Opentelemetry-java: Labels with duplicate key must take the last value

Created on 15 Sep 2020  路  5Comments  路  Source: open-telemetry/opentelemetry-java

Describe the bug
According to the spec, labels with a duplicated key must take the last value but in the current implementation, the first one is taken.

Steps to reproduce
https://github.com/open-telemetry/opentelemetry-java/blob/a4cd21ff49f7de495c031fac469a367311f7636a/api/src/test/java/io/opentelemetry/common/LabelsTest.java#L77-L86

What did you expect to see?

  @Test
  void deduplication() {
    Labels one =
        Labels.of(
            "key1", "value1",
            "key1", "valueX");
    Labels two = Labels.of("key1", "valueX");

    assertThat(one).isEqualTo(two);
  }
Bug help wanted p2 required-for-ga

All 5 comments

Since also attributes should have the same behavior (spec link), I think we should change the implementation of dedupe(Object[]) https://github.com/open-telemetry/opentelemetry-java/blob/master/api/src/main/java/io/opentelemetry/common/ImmutableKeyValuePairs.java#L101 inverting the for loop order.

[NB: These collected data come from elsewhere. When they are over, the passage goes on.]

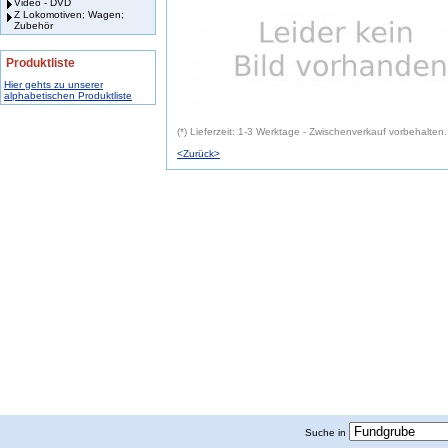
Video - DVD
Z Lokomotiven; Wagen;
Zubehör
Produktliste
Hier gehts zu unserer
alphabetischen Produktliste
(*) Lieferzeit: 1-3 Werktage - Zwischenverkauf vorbehalten.
<Zurück>
Suche in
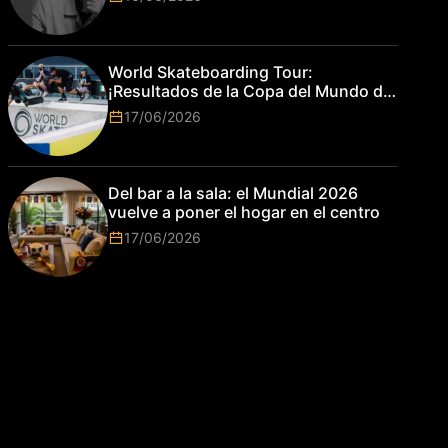
World Skateboarding Tour:
¡Resultados de la Copa del Mundo de
Park de Roma 2026!
17/06/2026
Del bar a la sala: el Mundial 2026
vuelve a poner el hogar en el centro
17/06/2026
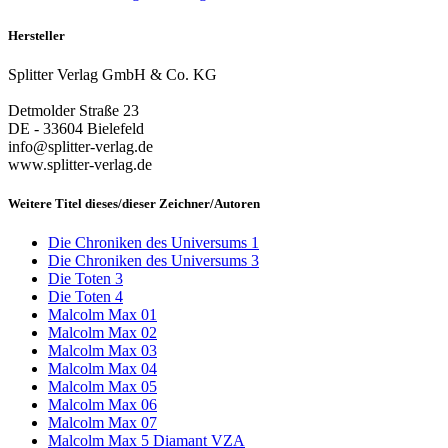
Hersteller
Splitter Verlag GmbH & Co. KG
Detmolder Straße 23
DE - 33604 Bielefeld
info@splitter-verlag.de
www.splitter-verlag.de
Weitere Titel dieses/dieser Zeichner/Autoren
Die Chroniken des Universums 1
Die Chroniken des Universums 3
Die Toten 3
Die Toten 4
Malcolm Max 01
Malcolm Max 02
Malcolm Max 03
Malcolm Max 04
Malcolm Max 05
Malcolm Max 06
Malcolm Max 07
Malcolm Max 5 Diamant VZA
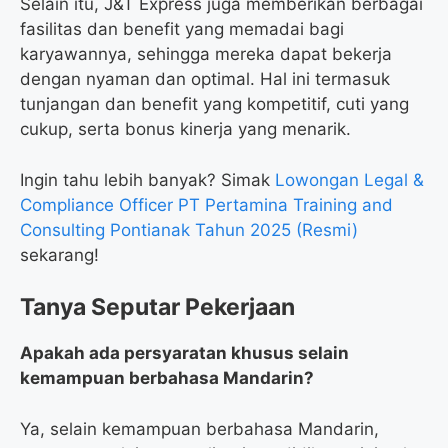
Selain itu, J&T Express juga memberikan berbagai
fasilitas dan benefit yang memadai bagi
karyawannya, sehingga mereka dapat bekerja
dengan nyaman dan optimal. Hal ini termasuk
tunjangan dan benefit yang kompetitif, cuti yang
cukup, serta bonus kinerja yang menarik.
Ingin tahu lebih banyak? Simak
Lowongan Legal &
Compliance Officer PT Pertamina Training and
Consulting Pontianak Tahun 2025 (Resmi)
sekarang!
Tanya Seputar Pekerjaan
Apakah ada persyaratan khusus selain
kemampuan berbahasa Mandarin?
Ya, selain kemampuan berbahasa Mandarin,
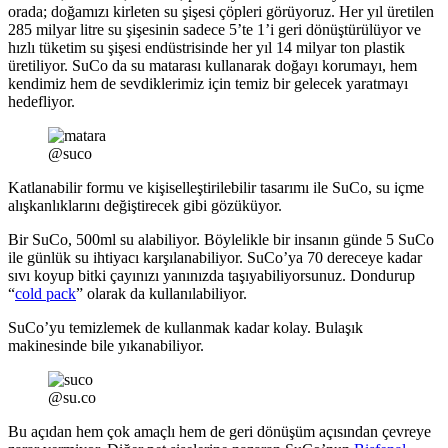
orada; doğamızı kirleten su şişesi çöpleri görüyoruz. Her yıl üretilen
285 milyar litre su şişesinin sadece 5’te 1’i geri dönüştürülüyor ve
hızlı tüketim su şişesi endüstrisinde her yıl 14 milyar ton plastik
üretiliyor. SuCo da su matarası kullanarak doğayı korumayı, hem
kendimiz hem de sevdiklerimiz için temiz bir gelecek yaratmayı
hedefliyor.
@suco
Katlanabilir formu ve kişiselleştirilebilir tasarımı ile SuCo, su içme
alışkanlıklarını değiştirecek gibi gözüküyor.
Bir SuCo, 500ml su alabiliyor. Böylelikle bir insanın günde 5 SuCo
ile günlük su ihtiyacı karşılanabiliyor. SuCo’ya 70 dereceye kadar
sıvı koyup bitki çayınızı yanınızda taşıyabiliyorsunuz. Dondurup
“
cold pack
” olarak da kullanılabiliyor.
SuCo’yu temizlemek de kullanmak kadar kolay. Bulaşık
makinesinde bile yıkanabiliyor.
@su.co
Bu açıdan hem çok amaçlı hem de geri dönüşüm açısından çevreye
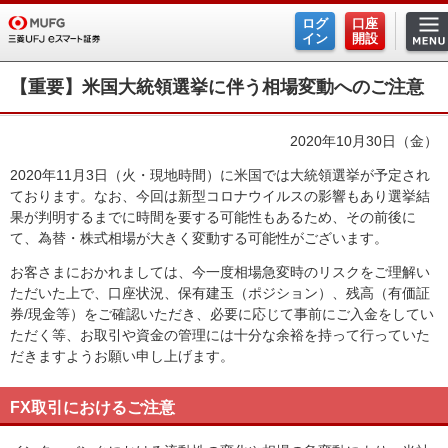
ログ
口座
イン
開設
【重要】米国大統領選挙に伴う相場変動へのご注意
2020年10月30日（金）
2020年11月3日（火・現地時間）に米国では大統領選挙が予定され
ております。なお、今回は新型コロナウイルスの影響もあり選挙結
果が判明するまでに時間を要する可能性もあるため、その前後に
て、為替・株式相場が大きく変動する可能性がございます。
お客さまにおかれましては、今一度相場急変時のリスクをご理解い
ただいた上で、口座状況、保有建玉（ポジション）、残高（有価証
券/現金等）をご確認いただき、必要に応じて事前にご入金をしてい
ただく等、お取引や資金の管理には十分な余裕を持って行っていた
だきますようお願い申し上げます。
FX取引におけるご注意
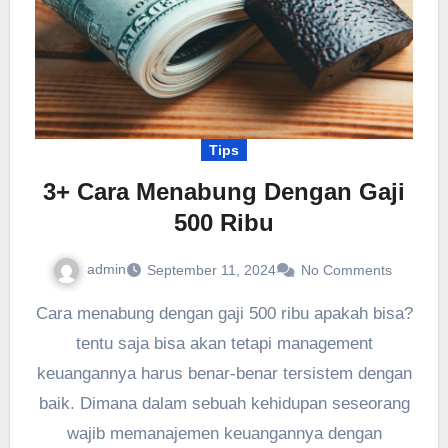
Tips
3+ Cara Menabung Dengan Gaji
500 Ribu
admin
September 11, 2024
No Comments
Cara menabung dengan gaji 500 ribu apakah bisa?
tentu saja bisa akan tetapi management
keuangannya harus benar-benar tersistem dengan
baik. Dimana dalam sebuah kehidupan seseorang
wajib memanajemen keuangannya dengan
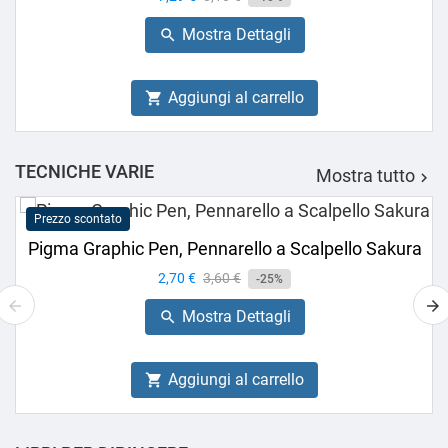
base
Mostra Dettagli

Aggiungi al carrello

TECNICHE VARIE
Mostra tutto

Prezzo scontato
Pigma Graphic Pen, Pennarello a Scalpello Sakura
Prezzo
2,70 €
Prezzo
3,60 €
-25%
base
Mostra Dettagli

Aggiungi al carrello

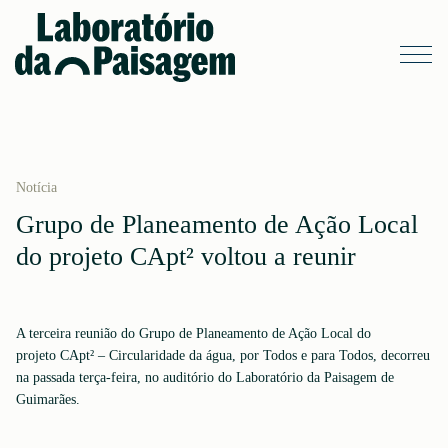
Notícia
Grupo de Planeamento de Ação Local
do projeto CApt² voltou a reunir
A terceira reunião do Grupo de Planeamento de Ação Local do
projeto CApt² – Circularidade da água, por Todos e para Todos, decorreu
na passada terça-feira, no auditório do Laboratório da Paisagem de
Guimarães.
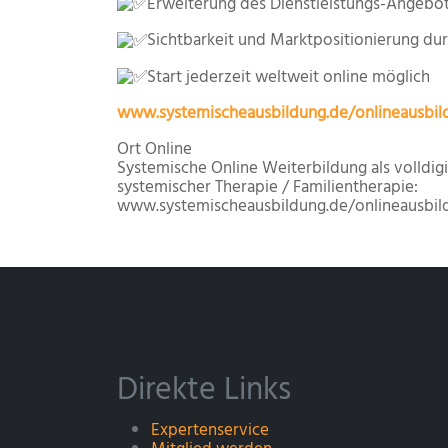
Erweiterung des Dienstleistungs-Angebot
Sichtbarkeit und Marktpositionierung dur
Start jederzeit weltweit online möglich
www.systemischeausbildung.de/onlineausbil
Ort
Online
Systemische Online Weiterbildung als volldi
systemischer Therapie / Familientherapie:
www.systemischeausbildung.de/onlineausbil
Direkte Links
Expertenservice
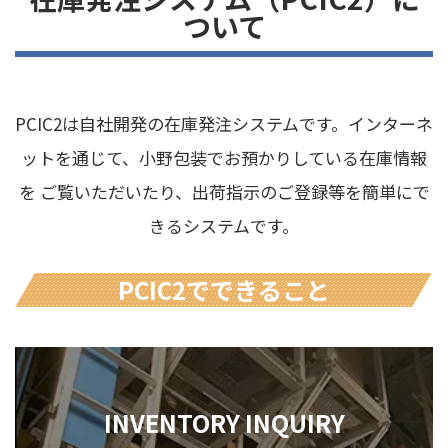
ついて
PCIC2は自社開発の在庫発注システムです。インターネ
ットを通じて、小野包装でお預かりしている在庫情報
を
ご覧いただいたり、出荷指示のご登録等を簡単にで
きるシステムです。
PCIC2でできること
INVENTORY INQUIRY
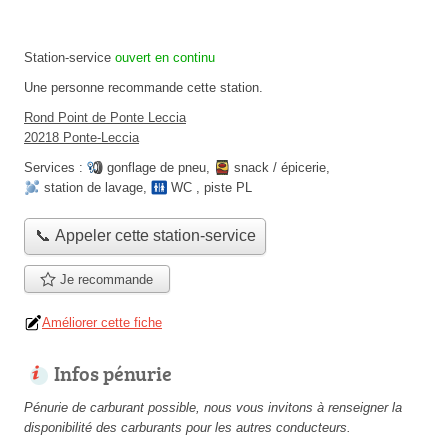
Station-service
ouvert en continu
Une personne
recommande
cette station.
Rond Point de Ponte Leccia
20218 Ponte-Leccia
Services :
gonflage de pneu
,
snack / épicerie
,
station de lavage
,
WC
,
piste PL
📞 Appeler cette station-service
Je recommande
Améliorer cette fiche
Infos pénurie
Pénurie de carburant possible, nous vous invitons à renseigner la
disponibilité des carburants pour les autres conducteurs.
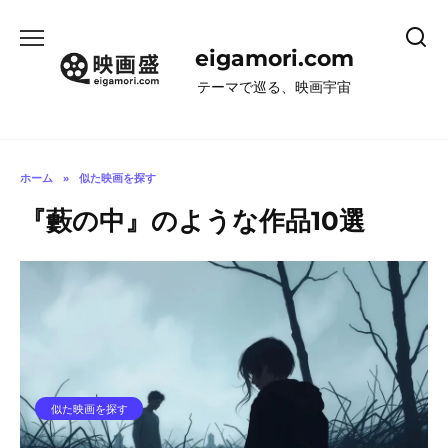
コ
ン
eigamori.com
テ
ン
テーマで巡る、映画宇宙
ツ
へ
ス
キ
ホーム
»
似た映画を探す
ッ
『藪の中』のような作品10選
プ
似た映画を探す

Does this mean #1607 was valid after all?

I think that #1607 was still invalid, as things currently stand, but our general de-duplication is probably not correct as it is. So, if we change the core attribute/label implementation, it will break the desired behavior that was discussed in #1607. So, whoever picks this up should be aware that there is a bit of subtlety in implementing this, to make sure that the attribute issues with the recordException method are accounted for.

Since also attributes should have the same behavior (spec link), I think we should change the implementation of dedupe(Object[]) https://github.com/open-telemetry/opentelemetry-java/blob/master/api/src/main/java/io/opentelemetry/common/ImmutableKeyValuePairs.java#L101 inverting the for loop order.

It's not quite that simple, because that will reverse the order of the contents of the final attributes, as well. The implication of this is that forEach needs to also iterate in reverse order to preserve existing functionality. Or, we'd need to reverse the resulting list after du-duping, I suppose [Also, not as simple as Collections.reverse(), since the pairs would then be in reverse order].

@Oberon00 Incidentally, the same ends up being true about Resource merging. The implementation was relying on the incorrect implementation of attribute precedence.